I have little to no social life at this point. I’m undecided on how to go about having one again. All the friends I had have kids now, and making new ones seems just about impossible. The ones I have made are really self-centred people who seem to only want me around to be a listener or an advice giver. Unfortunately that’s who I am. I always want to be the best friend to everybody that I can, and it ends up not working out well for me because I always feel I am the giver. When I tell my one friend I am in pain, and she doesn’t bother to offer comfort, when I would do the same for her, I feel that it is a very one-sided friendship indeed. Therefore, I don’t even see these “friends” that I have much because they suck the little energy that I have from me.

It’s increasingly difficult for me to write about how I feel, because my head is such a mess all the time. Nothing I write seems “right” to me, whether it’s poor grammar or it just sounds like a jumble. I am only able to focus and write, or do anything creatively, when I have had some cannabis in my system. It’s the only thing that helps. I get all sorts of wonderful ideas, and try to make them happen. Unfortunately, ADHD often stops me. Cannabis can also exacerbate those symptoms.

I feel like, at 31 years old, my life has been a failure of all sorts so far. I have a photography business that I just don’t feel like putting the effort into. It overwhelms me so much. I don’t have any hope for the future. I was watching my favourite anime yesterday, Sailor Moon (binge watching shows helps me take my mind off the negative thought process for a little while) and there was an episode all about how having dreams is what makes life worth living. What makes us human. It really resonated with me, because I don’t think I have dreams anymore.

What does one do? I just don’t know. Thanks for reading.

Chronic pain and what it does to you.

I don’t like to think about it because it depresses me. I have chronic pain from 2 herniated discs in my back. I’ve been living with this pain for about 4 years now.

Sometimes, you have to think about it. You have to think about it when your body is telling you no, you can’t do that. You have to think about it when you are out somewhere and you need to sit down, but you don’t want to appear lazy. You have to think about it when you’re at work and you have things to do.

It’s exhausting. There are times when I just feel so TIRED of having pain and so sick of taking pills to manage it. It’s like a bad movie that won’t end!

I implore everyone out there who doesn’t live with pain, enjoy your healthy body! Don’t limit yourself when you can do whatever you want. Be careful, though, don’t abuse your body and look after yourself. It’s the only one you have!

I want to write…

I recently found out I have ADHD. I want so badly to write, but every time the opportunity comes up I am at a loss. I feel like I’m wasting my time. ADHD has held me back in every aspect of my life. I’m only just realizing the impact it has had on me. I have not received any treatment yet.

I’m afraid of going on another medication. I’m already taking medication for depression and pain. The painkiller is a very moderate one, not very addictive at all, but still. It does have its side effects. I know medication is really one of the only things that can relieve ADHD symptoms and help you live a normal life.

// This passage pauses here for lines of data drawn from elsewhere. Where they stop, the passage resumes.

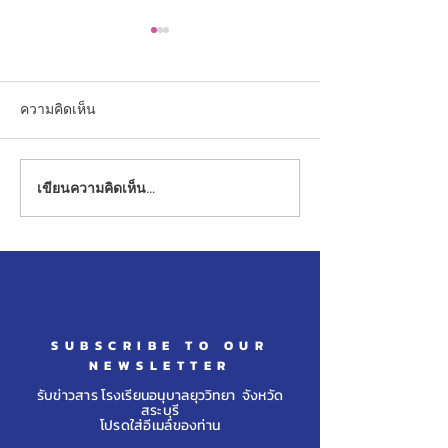
ความคิดเห็น
เขียนความคิดเห็น…
ขอแสดงความยินดีกับเด็ก
ขอแสดงความยินด
ชายสิรวิชญ์ อุโคตร รับ
หญิงภีรดา ชุติว
รางวัลการแข่งขันสอบวัด
สอบเข้าศึกษาต่อ
ทักษะวิชาการระดับชาติ
โรงเรียนเขมะสิริ
(สวช.) ประจำปี พ.ศ. ๒๕๖๘
จ.กรุงเทพมหาน
SUBSCRIBE TO OUR
NEWSLETTER
รับข่าวสาร โรงเรียนอนุบาลยุววิทยา จังหวัด
สระบุรี
โปรดใส่อีเมล์ของท่าน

The problem is that I’m a creative person, and I do think that’s in part due to the ADHD, but it also holds me back from actually DOING anything. I want to draw and paint, but I don’t get my brushes or pencils out. I pick up my phone and think it’s too difficult to do that and let myself be distracted by just about anything else. Even if I did go so far as to get the paper and tools, I still wouldn’t know what to do with them.